Le Berger fidèle

Composer: Jean-Philippe Rameau (b. 1683 - d. 1764)
Share :

Details

Composer: Jean-Philippe Rameau (b. 1683 - d. 1764)

Performance date: 06/07/2016

Venue: St. Brendan’s Church

Composition Year: 1728

Duration: 00:16:01

Recording Engineer: Richard McCullough, RTÉ lyric fm

Instrumentation Category:Baroque Ensemble

Instrumentation Other: 3vn, ob, va, vc, rec, db, lu, hpd

Artists: Concerto Copenhagen (Antoine Toruncyzk [oboe], Fredrik From, Peter Spissky, Antina Hugosson [violins], Torbjörn Köhl [viola], Judith-Maria Blomsterberg [cello], Kate Hearne [cello, recorder], Marrias Frostenson [bass], Fredrik Bock [theorbo], Marcus Mohlin [harpsichord]) - [baroque ensemble]
Carolyn Sampson - [soprano]

In the early eighteenth-century a new genre of French music emerged – that of the chamber cantata. Jean-Baptiste Rousseau was the first French poet to write librettos for cantatas and the earliest French cantatas to be published were those of J.B. Morin in 1706.  The chamber cantata is the music of the royals and aristocrats, heard not in halls of opera and ballet but in smaller, more intimate surroundings usually with one or two singers and a small instrumental band.

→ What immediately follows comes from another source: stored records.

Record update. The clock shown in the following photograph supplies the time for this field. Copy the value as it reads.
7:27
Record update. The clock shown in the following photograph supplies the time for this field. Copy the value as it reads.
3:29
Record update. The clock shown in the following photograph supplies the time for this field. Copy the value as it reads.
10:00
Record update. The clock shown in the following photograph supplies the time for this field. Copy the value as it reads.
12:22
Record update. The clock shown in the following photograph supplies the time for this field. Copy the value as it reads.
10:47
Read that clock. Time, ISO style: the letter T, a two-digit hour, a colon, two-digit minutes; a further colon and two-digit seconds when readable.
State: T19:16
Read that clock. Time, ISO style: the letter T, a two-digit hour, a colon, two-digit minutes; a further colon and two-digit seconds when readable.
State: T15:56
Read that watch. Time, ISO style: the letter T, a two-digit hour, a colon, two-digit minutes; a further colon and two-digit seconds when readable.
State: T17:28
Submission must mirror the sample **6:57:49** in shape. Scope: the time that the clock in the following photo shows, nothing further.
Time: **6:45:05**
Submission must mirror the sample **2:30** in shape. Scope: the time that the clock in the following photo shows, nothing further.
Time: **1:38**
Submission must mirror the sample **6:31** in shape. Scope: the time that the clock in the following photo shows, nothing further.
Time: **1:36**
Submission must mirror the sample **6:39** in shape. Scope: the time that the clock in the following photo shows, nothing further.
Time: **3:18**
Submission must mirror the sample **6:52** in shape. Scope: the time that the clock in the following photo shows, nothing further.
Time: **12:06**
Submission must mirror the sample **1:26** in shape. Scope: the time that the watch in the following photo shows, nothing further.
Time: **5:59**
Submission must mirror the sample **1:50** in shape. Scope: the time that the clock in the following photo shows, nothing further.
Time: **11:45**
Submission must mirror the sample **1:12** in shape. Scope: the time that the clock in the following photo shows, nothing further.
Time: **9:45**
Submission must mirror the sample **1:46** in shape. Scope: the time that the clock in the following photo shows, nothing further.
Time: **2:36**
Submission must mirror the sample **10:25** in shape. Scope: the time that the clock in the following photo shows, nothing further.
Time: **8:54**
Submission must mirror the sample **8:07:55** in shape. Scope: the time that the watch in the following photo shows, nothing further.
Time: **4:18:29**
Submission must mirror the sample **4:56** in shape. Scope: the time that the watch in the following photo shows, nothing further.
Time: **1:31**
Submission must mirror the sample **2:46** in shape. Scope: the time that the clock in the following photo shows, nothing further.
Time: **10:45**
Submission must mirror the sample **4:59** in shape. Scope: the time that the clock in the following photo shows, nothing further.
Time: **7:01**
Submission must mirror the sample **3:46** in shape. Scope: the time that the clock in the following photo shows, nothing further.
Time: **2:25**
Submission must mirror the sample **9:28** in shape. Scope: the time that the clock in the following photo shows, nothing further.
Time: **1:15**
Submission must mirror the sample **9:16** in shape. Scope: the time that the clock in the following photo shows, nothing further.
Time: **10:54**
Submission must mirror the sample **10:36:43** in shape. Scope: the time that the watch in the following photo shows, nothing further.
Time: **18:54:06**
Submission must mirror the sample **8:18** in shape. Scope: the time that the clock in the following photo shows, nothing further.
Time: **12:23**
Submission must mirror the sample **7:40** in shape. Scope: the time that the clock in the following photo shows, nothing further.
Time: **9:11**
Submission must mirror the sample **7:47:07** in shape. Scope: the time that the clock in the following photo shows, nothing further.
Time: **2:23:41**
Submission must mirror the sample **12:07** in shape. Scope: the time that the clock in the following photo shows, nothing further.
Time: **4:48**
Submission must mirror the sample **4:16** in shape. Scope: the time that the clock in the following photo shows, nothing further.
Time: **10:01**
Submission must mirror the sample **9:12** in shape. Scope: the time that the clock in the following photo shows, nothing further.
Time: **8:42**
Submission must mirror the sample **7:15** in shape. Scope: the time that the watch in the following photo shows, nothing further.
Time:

The language was largely operatic and, in the case of Rameau, often a place where he works out some of his later operatic ideas. The charm lies particularly in the recitatives, which allow the airs to grow out of their musical construction and action. Le Berger fidèle (The Faithful Shepherd) is a cantata based on a text from Italian poet Giovanni Battista Guarini. Handel also wrote music for the same poem. Unusually the cantata’s date of composition can be authenticated by a newspaper report of its performance on 22 November 1728 as a cantate nouvelle. Le Berger fidèle, despite being quintessentially French in style, had limited success during the composer’s lifetime. The cantata depicts the grief of the shepherd Myrtilus for his beloved Amaryllis who was to be sacrificed upon the angry instruction of Diana. Myrtilus’ pleading placates the goddess and he looks forward to a joyful reunion. The story is told in six short airs and recitatives.